Post by Big Mac » Mon Jan 25, 2016 12:32 pm

night_druid wrote:Well, I can imagine in a medieval society, a depressing number of ghosts will be children. Child mortality rates were atrocious; it might even be a situation where the majority of ghosts are going to not be adults.
They might get sucked through by The Calling. When ghosts get more XP for being dead than they get for being alive (i.e when they level up and get as many ghost levels as living levels) they are then unable to resist The Calling any more.

In 3e D&D every NPC gets at least one level, whereas in 2e there were 0 level humans. If you were retro-converting Ghostwalk to 2e, that would make it easier, as the kids would all vanish. But I'm guessing they would wander around for a bit and either get restored to life or they would learn a few skills and move on.

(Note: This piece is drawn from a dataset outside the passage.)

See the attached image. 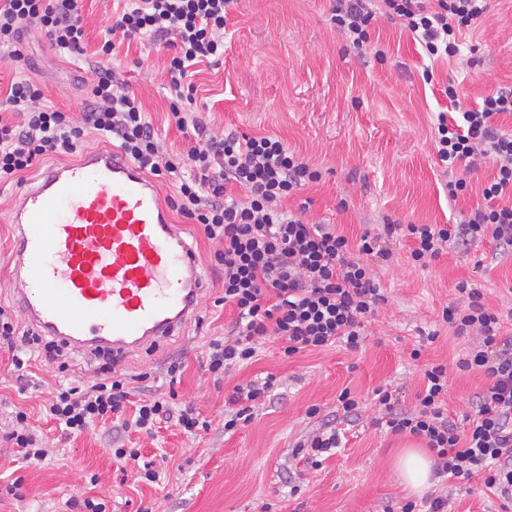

Babies would probably move straight on. Animals can't resist The Calling and if people have not gained the ability to speak, they probably have a lot less chance of resisting The Calling...or even thinking to resist it. It would pull them and they would just go with it.
night_druid wrote:Probably along with a disproportionate number of women (who died in childbirth). It might make for a different gaming experience, but a depressing one (depending on the GM).
A lot of the ghosts carry their death with them and are a bit grim.

I guess that mothers might try to rescue their babies and get them restored to life. Or they might go onto the afterlife to look after stillborn babies. Or they might get themselves brought back to life to carry on looking after the rest of their family (or to get on with whatever they were planning to do after giving birth).

A high mortality rate from childbirth, in a place where you can come back from the dead without loosing levels, might not seem so big a risk. Perhaps expectant mothers might save up for the cost of being brought back from the dead. Or maybe they might pay a midwife an insurance premium that includes the cost of being restored to life.

But having more women in Manifest could be fun.